Of course, major public projects like these alone would be insufficient. They should be combined with a relaunched apprenticeship scheme and free third level education. The banks should be brought into public control as well as ownership, with democratic structures involving the bank workers and representatives of working people generally – and instructed to lend to small businesses at low rates.
But in particular, they should be combined with an attempt to really develop the economy beyond dependency on major multinational exporters and an extremely weak indigenous sector. Both the multinationals and weak ‘Irish’ capitalism have proven fundamentally unable to develop the economy. The dramatic collapse of investment and projected future levels of investment are evidence of this.

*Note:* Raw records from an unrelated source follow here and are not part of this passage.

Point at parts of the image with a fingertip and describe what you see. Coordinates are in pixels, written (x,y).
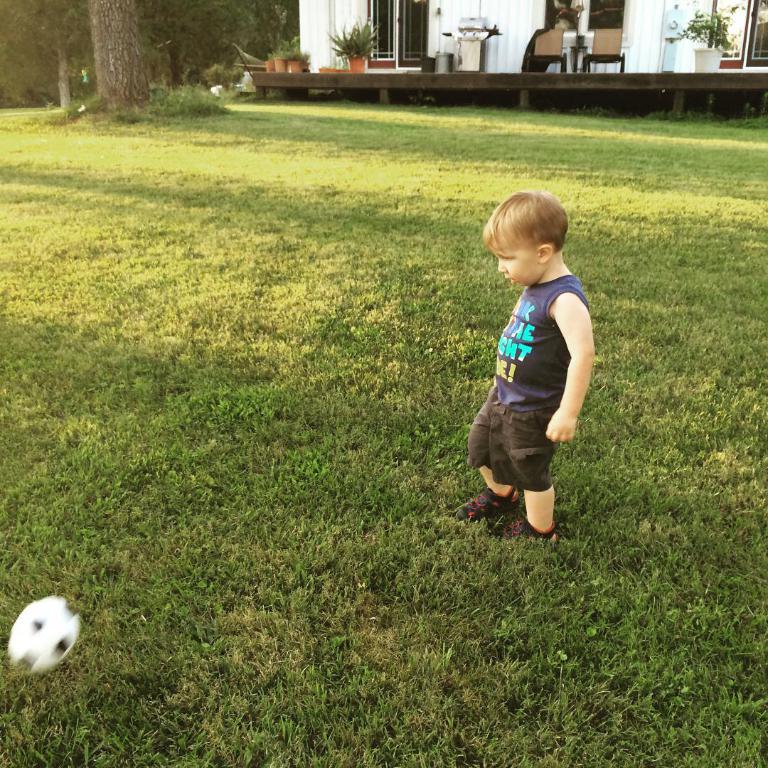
In the center of the image (509,387) we can see one kid (502,471) is standing. In the bottom left side of the image (14,625), we can see one ball (56,653). In the background (540,8), we can see trees (210,35), one building (447,29), glass doors (558,8), chairs (602,57), plant pots (718,64), plants (701,31), grass (565,187) and a few other objects (726,76).
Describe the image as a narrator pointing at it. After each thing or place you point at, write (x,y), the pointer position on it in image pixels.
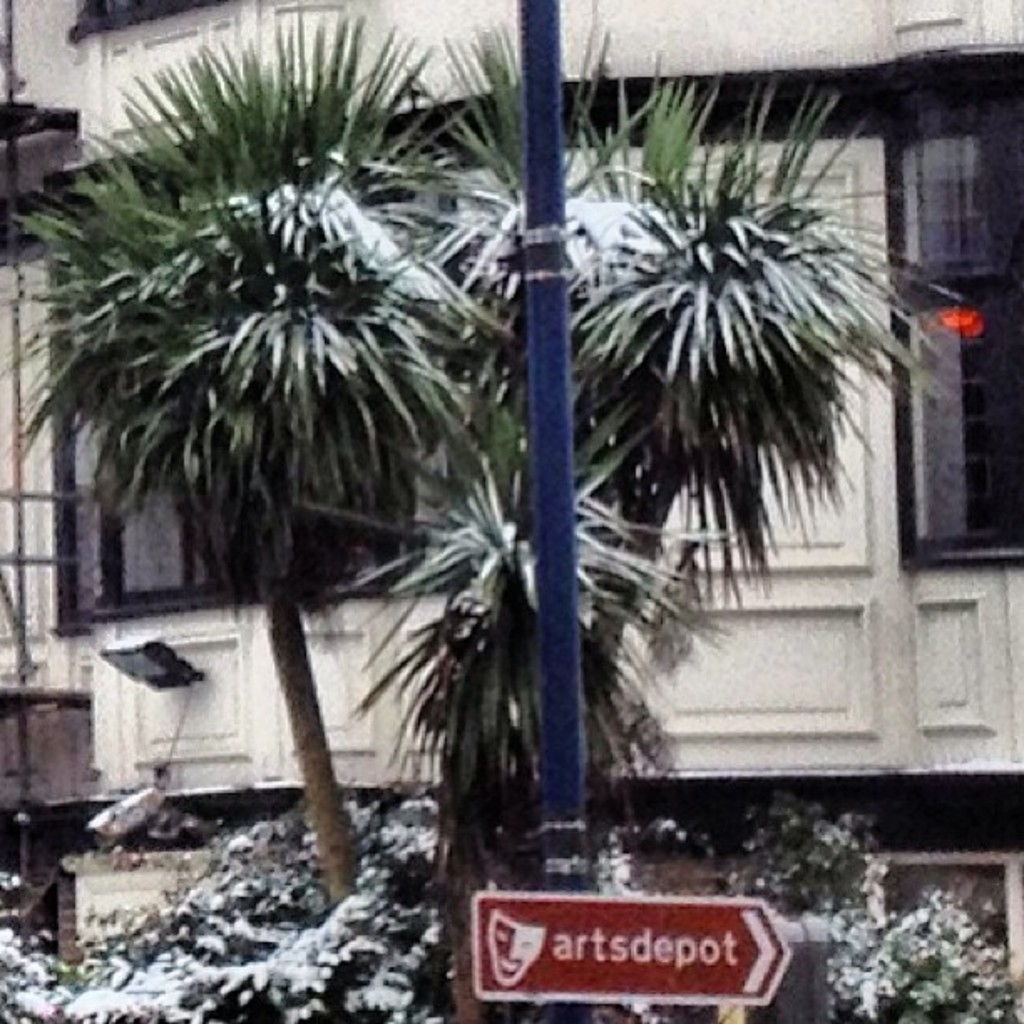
In this image we can see one white building (942,220) with glass windows (105,549), some poles (539,211), one red board (565,937) with text (610,937), some trees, some plants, one light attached to the wall (232,747) and some objects (162,794) are on the surface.
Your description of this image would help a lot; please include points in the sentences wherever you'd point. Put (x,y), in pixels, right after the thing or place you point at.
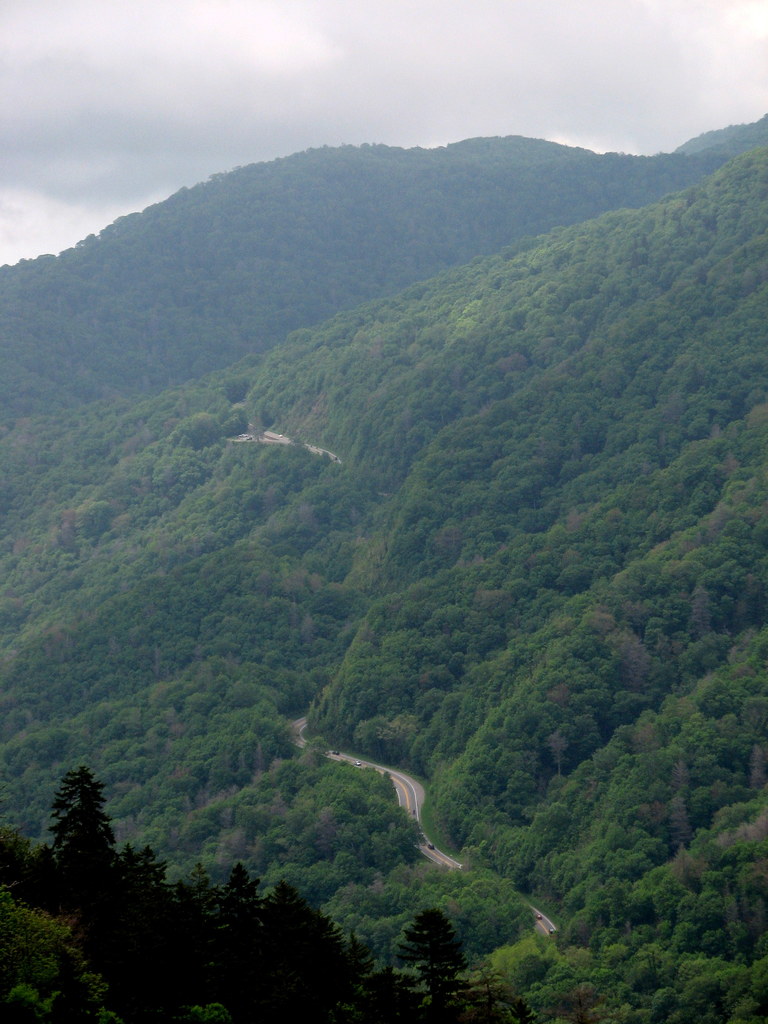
In this image I can see the road (409,799) and few vehicles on the road (401,777). I can see few trees (192,912), few mountains (248,702) and the sky (454,42).
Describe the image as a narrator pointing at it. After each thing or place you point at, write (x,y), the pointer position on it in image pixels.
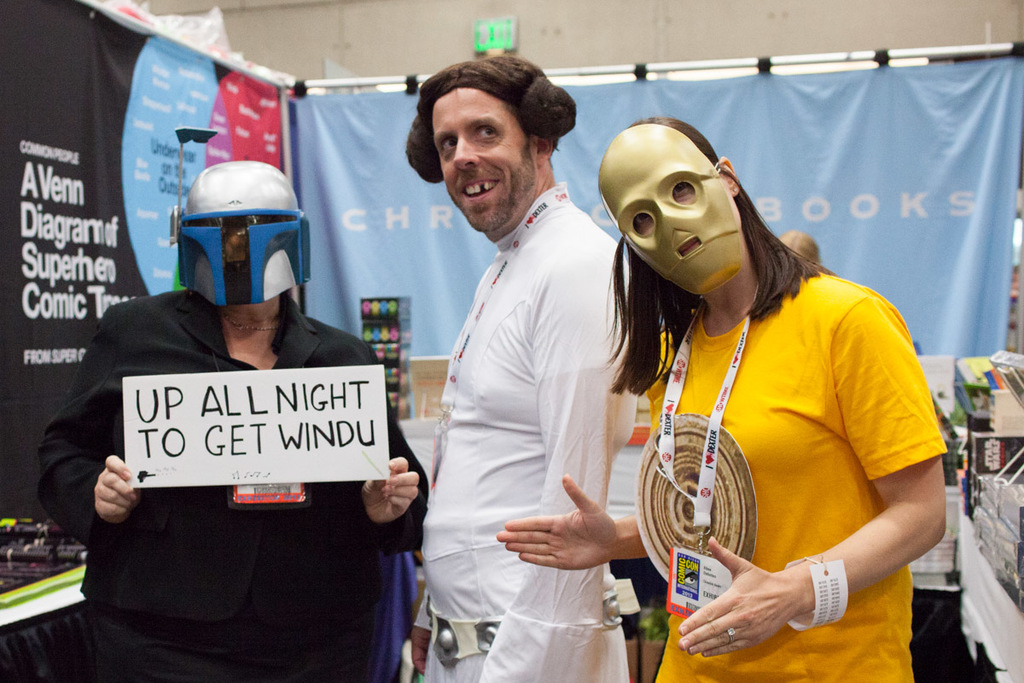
In this image we can see three persons (665,471). One person (786,407) is wearing a mask (683,224) and tag (700,490). Another person (243,336) is wearing a helmet (214,263) and holding a board (215,414) with some text (251,402). In the back (128,159) there are banners (222,155) with some text (141,161). Also there are few other items (967,479). In the background (295,35) there is a wall (407,20).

In order to bring the level of investment up to the EU average, an extra €13.6 billion of investment would be needed, including to raise the levels of Research & Development spending which still lags behind the EU average. Banks and big business run for profit will simply not do this. What this points to is once again is the need for state investment, as outlined above, but also democratic and public ownership of the key sectors of the economy.
It means taking power to decide on crucial investment decisions out of the hands of the 1% and taking it into the hands of the 99% through nationalisation and genuinely democratic public ownership, with real input from the workers in the industry, the surrounding communities and working people generally. Through this sort of public ownership, which is far removed from the semi-states headed by political appointees that we are used to, a plan could be democratically developed to create meaningful jobs and to redevelop the economy in an environmentally sustainable way.

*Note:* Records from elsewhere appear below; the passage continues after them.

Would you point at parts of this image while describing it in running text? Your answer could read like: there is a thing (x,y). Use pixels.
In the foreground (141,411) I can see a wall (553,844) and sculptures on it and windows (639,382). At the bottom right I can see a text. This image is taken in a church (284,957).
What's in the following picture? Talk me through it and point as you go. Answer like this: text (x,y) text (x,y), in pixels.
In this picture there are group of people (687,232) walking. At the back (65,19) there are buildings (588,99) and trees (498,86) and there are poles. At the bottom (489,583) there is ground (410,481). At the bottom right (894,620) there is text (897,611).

Radical? Yes. But the government’s strategy is radical in its own way. It will see yearly Action Plans on unemployment launched to great fanfare while the numbers emigrating and unemployed continue to rise. It will see billions transferred every year to rich bondholders while our society and economy sink deeper into crisis. It will see people pushed to work for little or nothing to increase profits for the rich while further depressing wages and conditions. Its strategy is a radical one for the rich. We need a radical and socialist programme in the interests of the rest of us.